• **What you need to do**
A) Transcribe the passage of the article about the San Martín Texmelucan market below, starting at "Situated on the" and ending at "vendors are known.".
B) In the article below about the San Martín Texmelucan market, how many patrons does the tianguis bring in each week?

━━━ Text provided

Thursday, May 2, 2024

Chaos, competition and insecurity in Latin America’s largest open-air market

It happened on a Tuesday. Merchants at the Tianguis of San Martín Texmelucan caught wind of a duo of thieves that had assaulted and robbed a clothing vendor as he was going home for the day.

Fed up with the impunity, the merchants caught up with the thieves, two middle-aged men, and took them to the nearby town of Matamoros. In the town’s center, the men were tied up, shaved and beaten. Police did not intervene in time.

Known in central Mexico as the largest unofficial open-air market in Latin America, the Tianguis de San Martín is a 35-hectare mecca for food and clothing vendors (dubbed the tianguistas), a dense and sprawling flea market bazaar packed with affordable produce, imitation brands and lax security.

Some San Martín inhabitants jocularly refer to their overpopulated market as the “New York Stock Exchange of central Mexico.”

Situated on the border of Puebla and Tlaxcala, the tianguis (“open-air market” in English) brings in upwards of 800,000 patrons per week who arrive by bus or van from four different states — Oaxaca, Quintana Roo, Chiapas and México.

A seller of fruit-flavored water works in the center of the tianguistas, as the vendors are known.

━━━━━━
━━━ Exercise data

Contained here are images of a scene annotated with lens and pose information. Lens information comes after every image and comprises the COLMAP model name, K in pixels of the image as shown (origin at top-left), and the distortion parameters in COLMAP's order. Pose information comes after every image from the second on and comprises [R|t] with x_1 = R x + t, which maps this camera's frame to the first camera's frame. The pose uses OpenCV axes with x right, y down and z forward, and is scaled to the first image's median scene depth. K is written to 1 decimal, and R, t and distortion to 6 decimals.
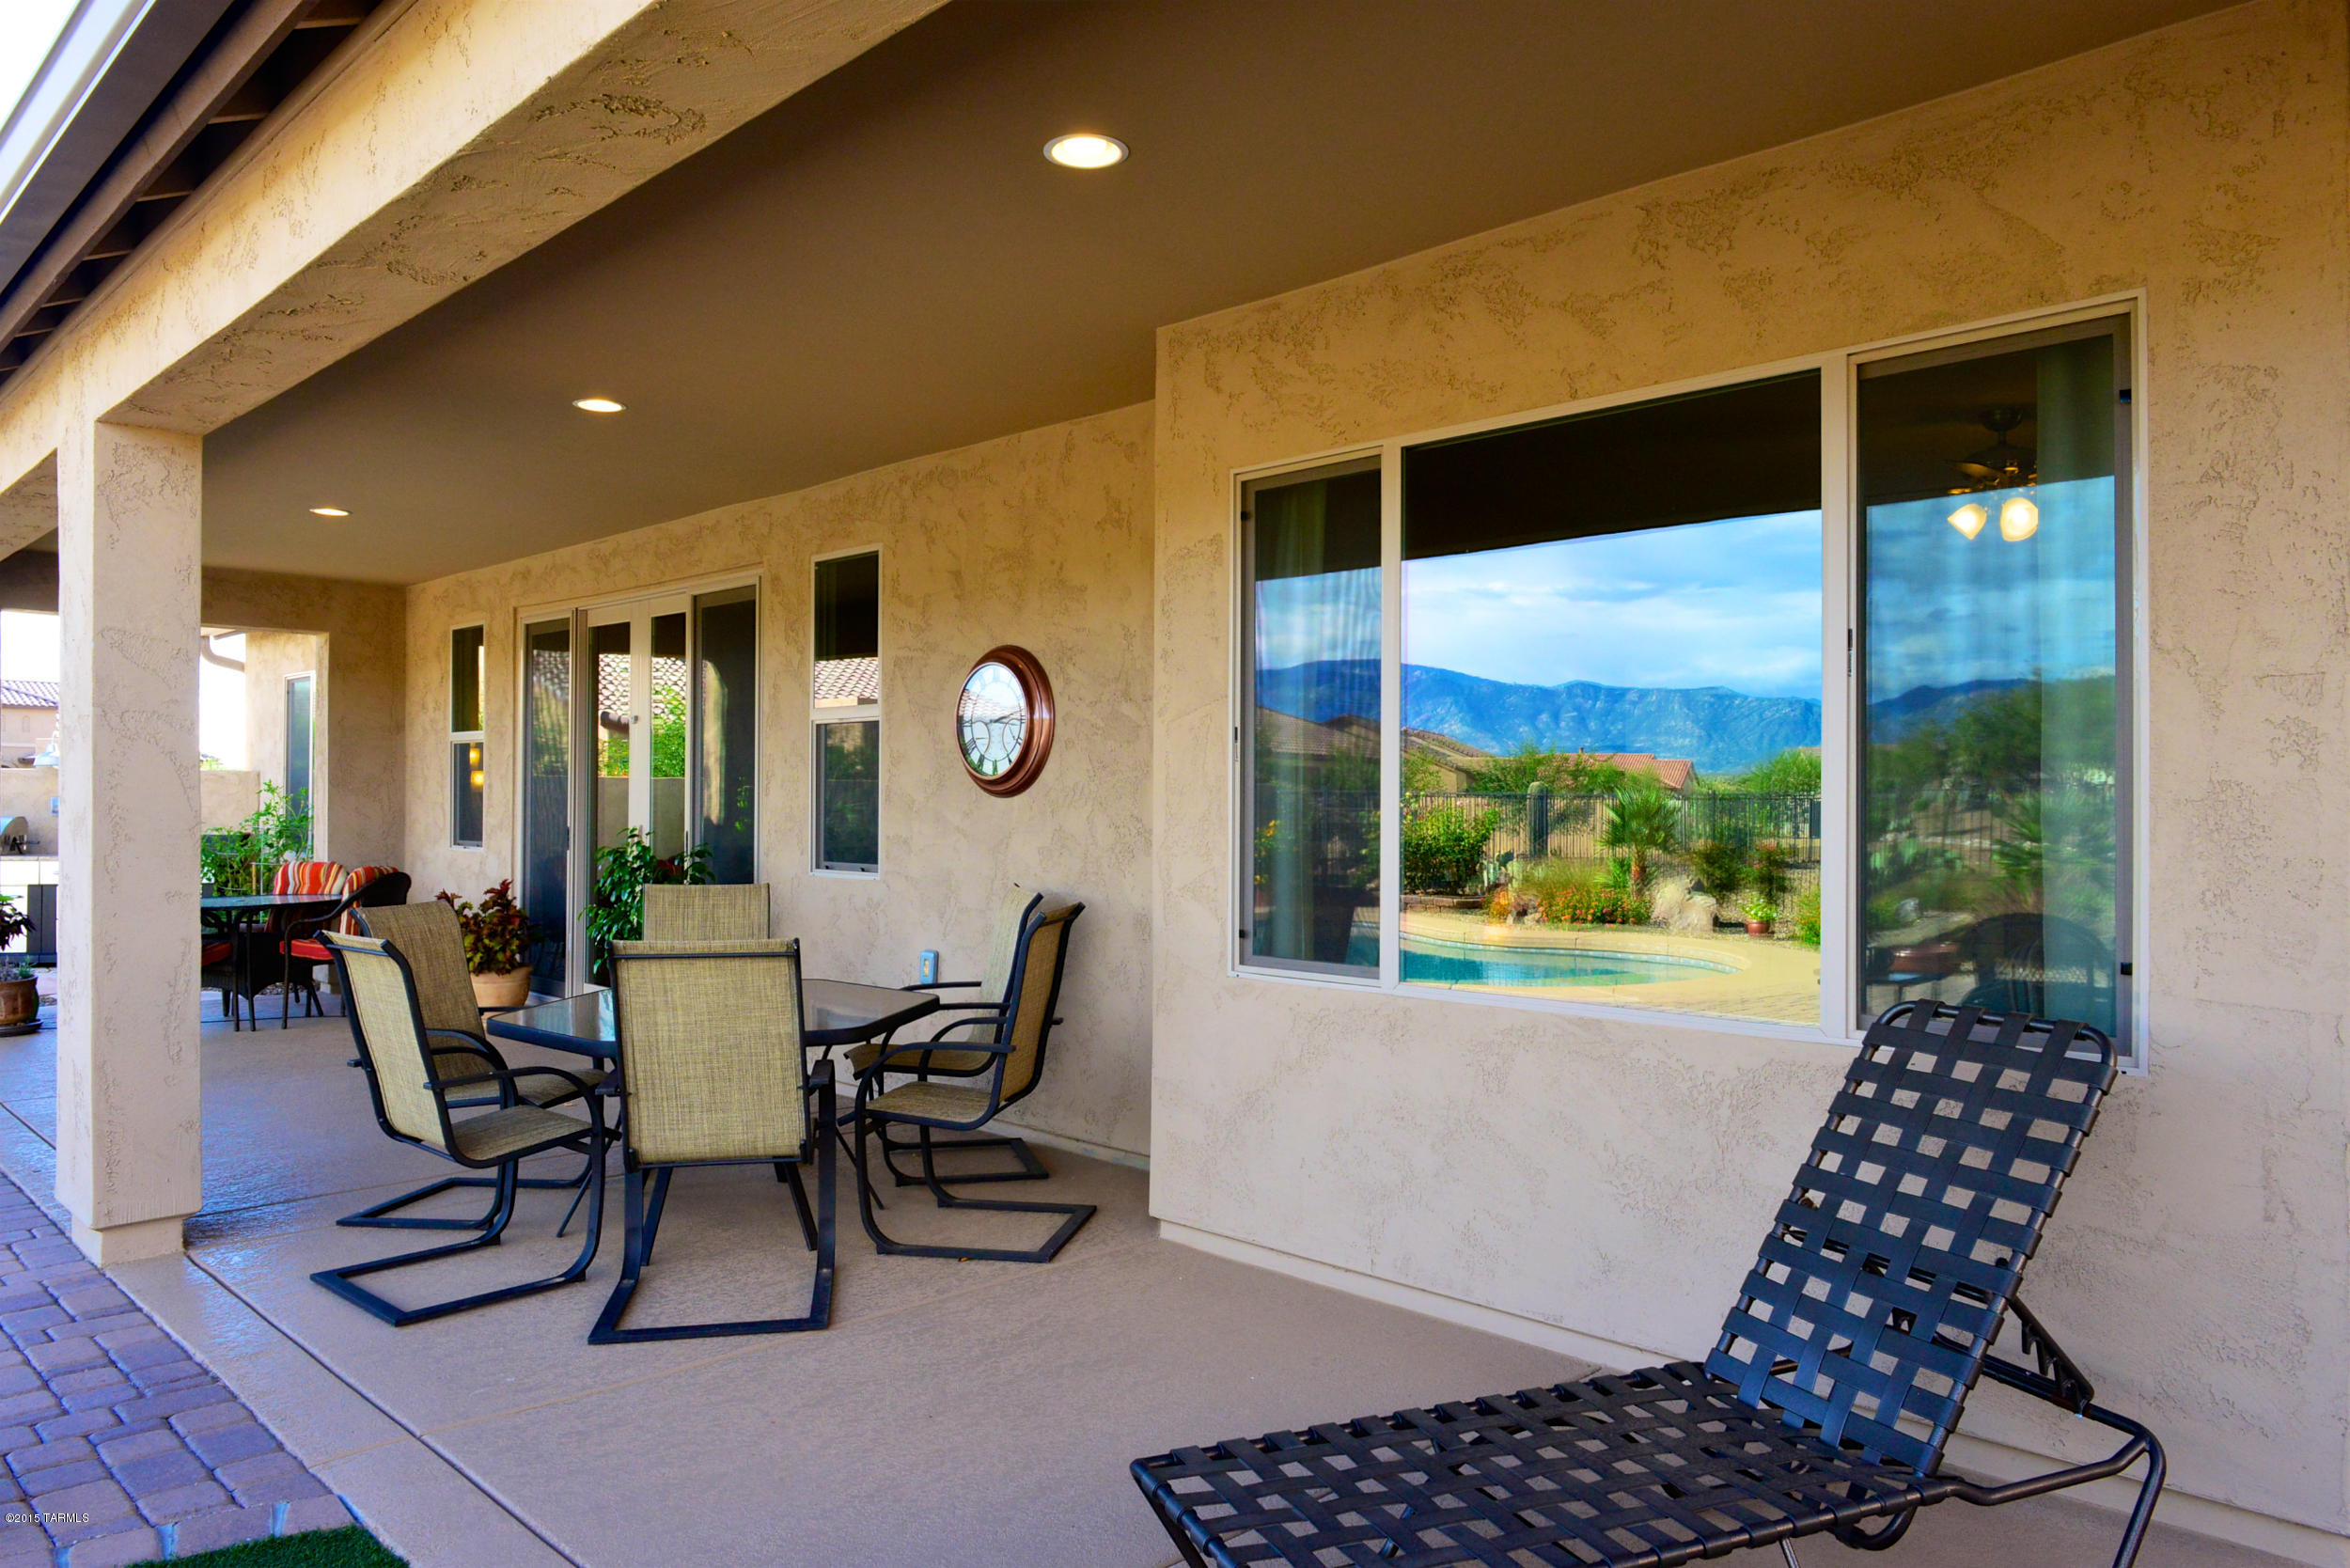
lens RADIAL K [[1611.4, 0, 1175.9], [0, 1611.4, 787.6], [0, 0, 1]] dist [-0.002538, -0.016461]
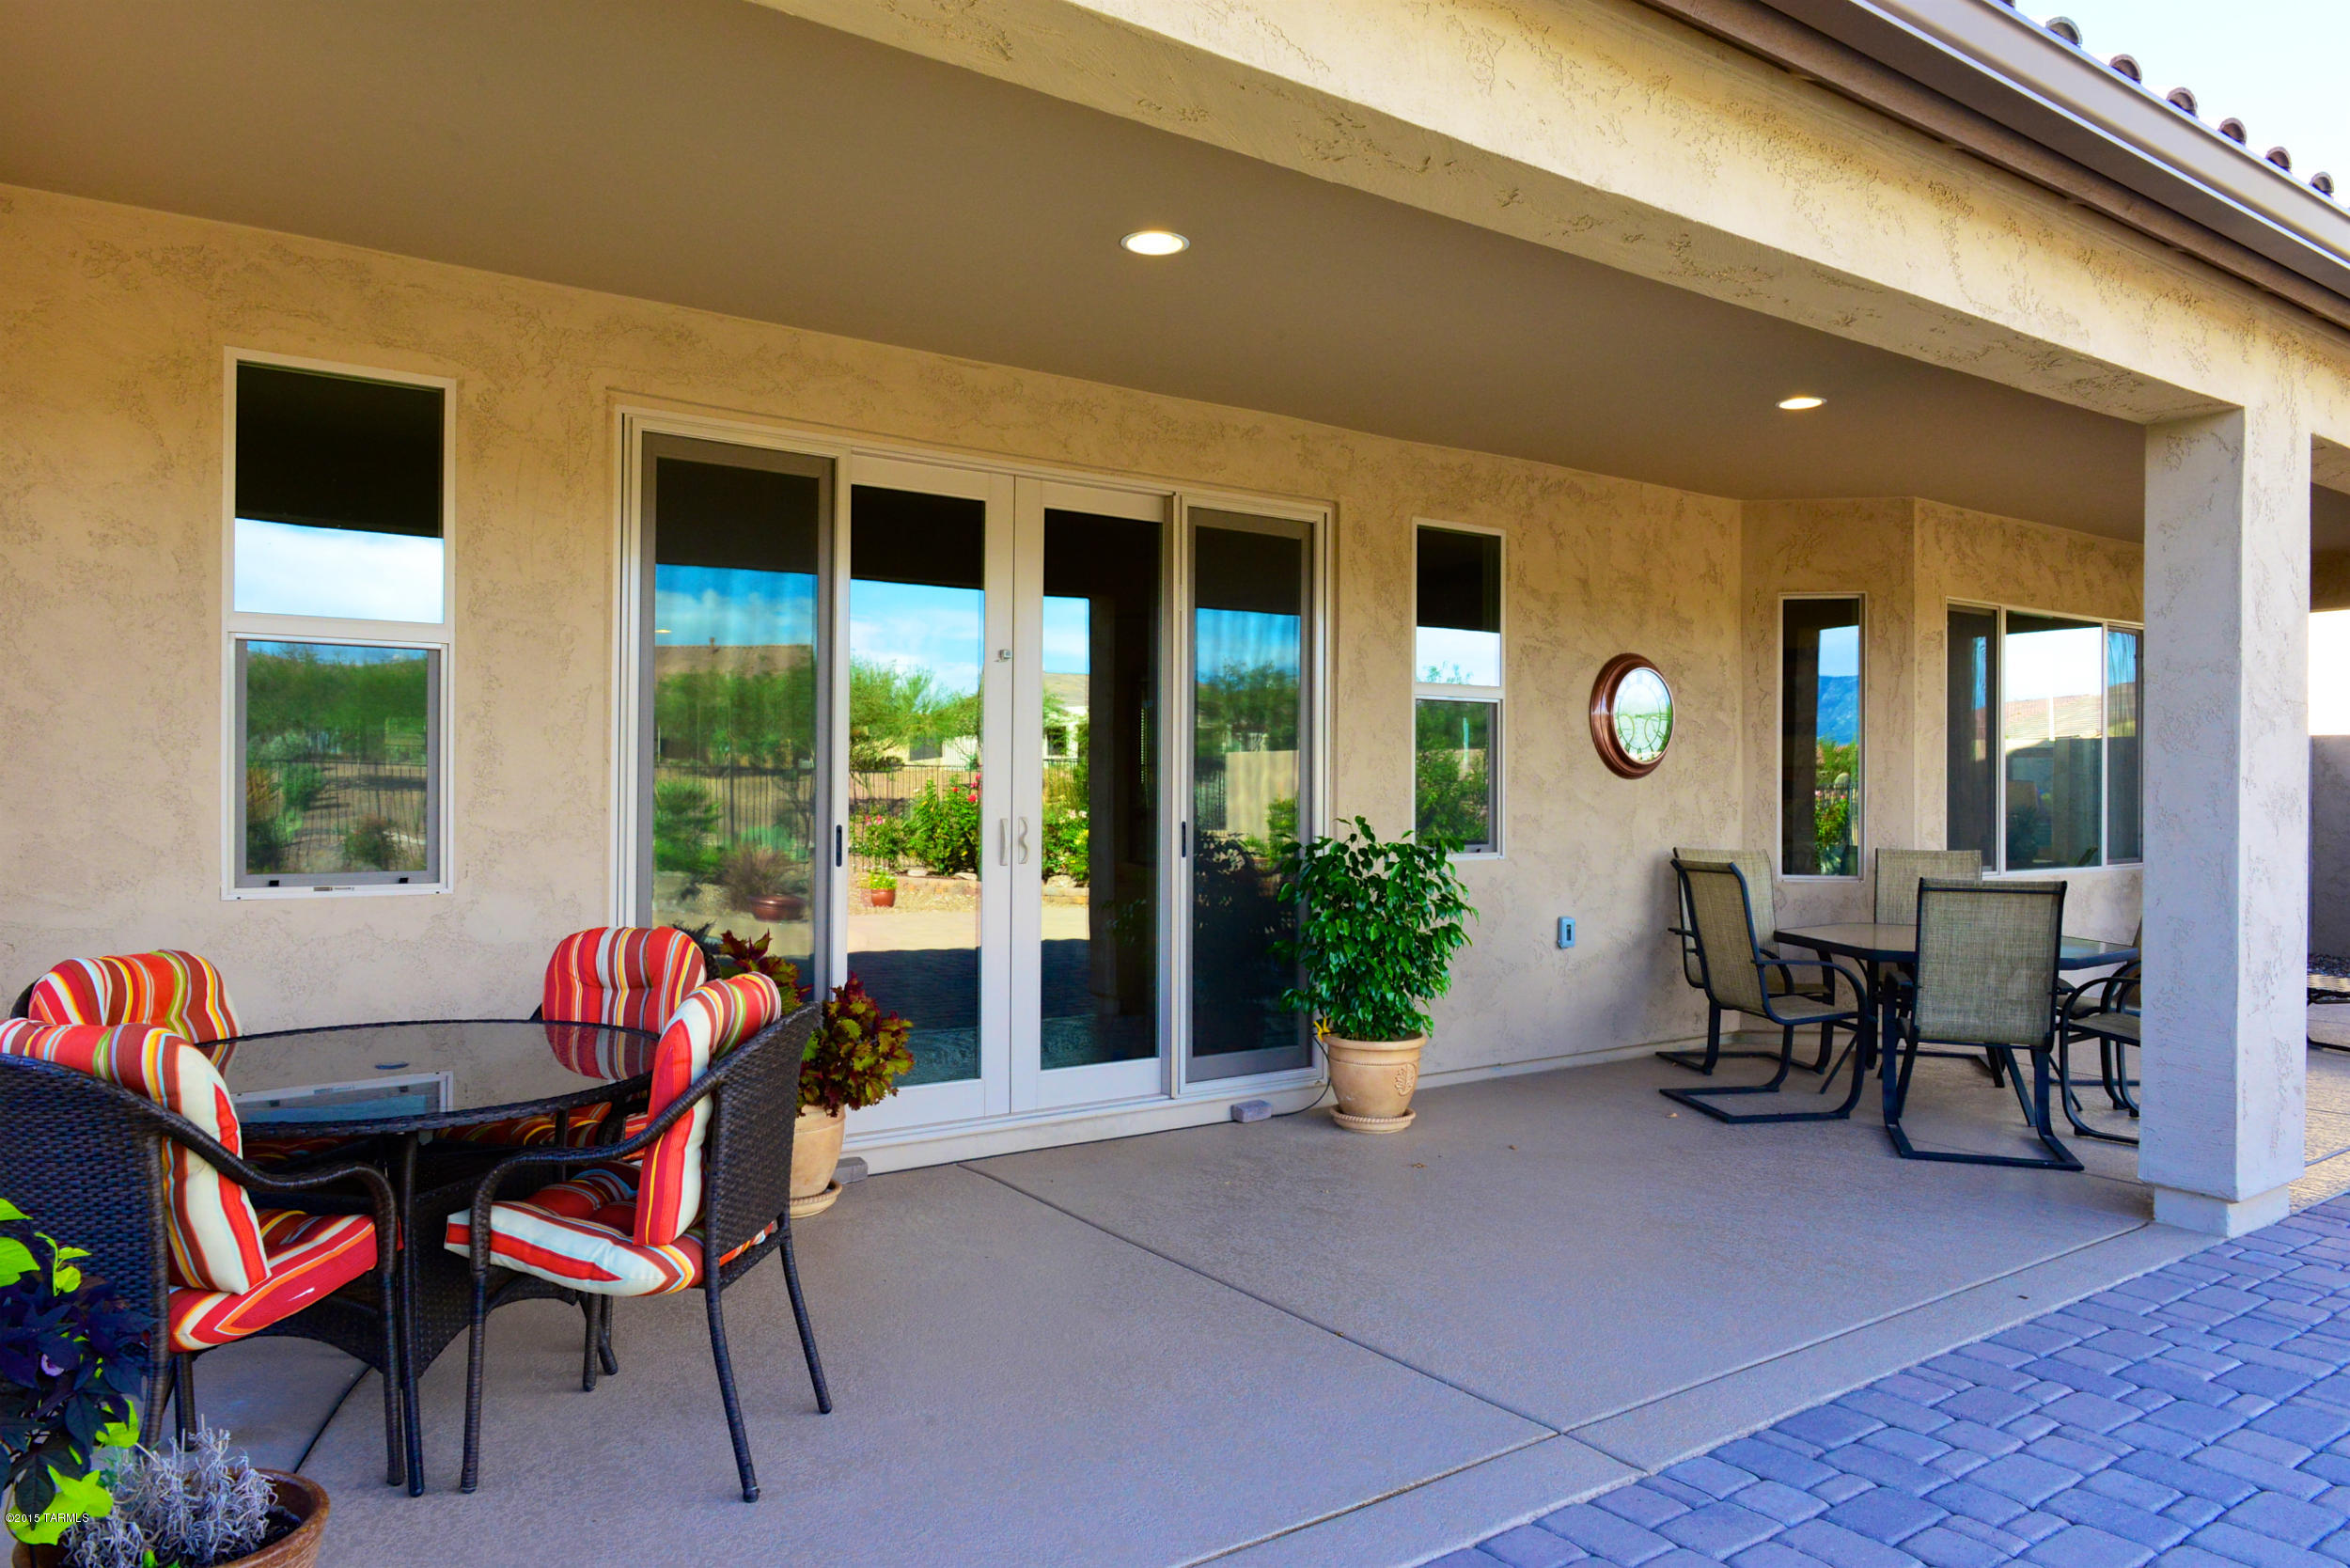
lens RADIAL K [[1611.4, 0, 1176.0], [0, 1611.4, 783.6], [0, 0, 1]] dist [-0.002538, -0.016461]
pose [[0.141698, -0.003588, 0.989903, -1.285104], [-0.012592, 0.999906, 0.005426, 0.006910], [-0.989830, -0.013234, 0.141640, 1.108479]]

━━━━━━

• **Answers in order**
A)
Situated on the border of Puebla and Tlaxcala, the tianguis (“open-air market” in English) brings in upwards of 800,000 patrons per week who arrive by bus or van from four different states — Oaxaca, Quintana Roo, Chiapas and México.

A seller of fruit-flavored water works in the center of the tianguistas, as the vendors are known.

B) Upwards of 800,000 patrons per week.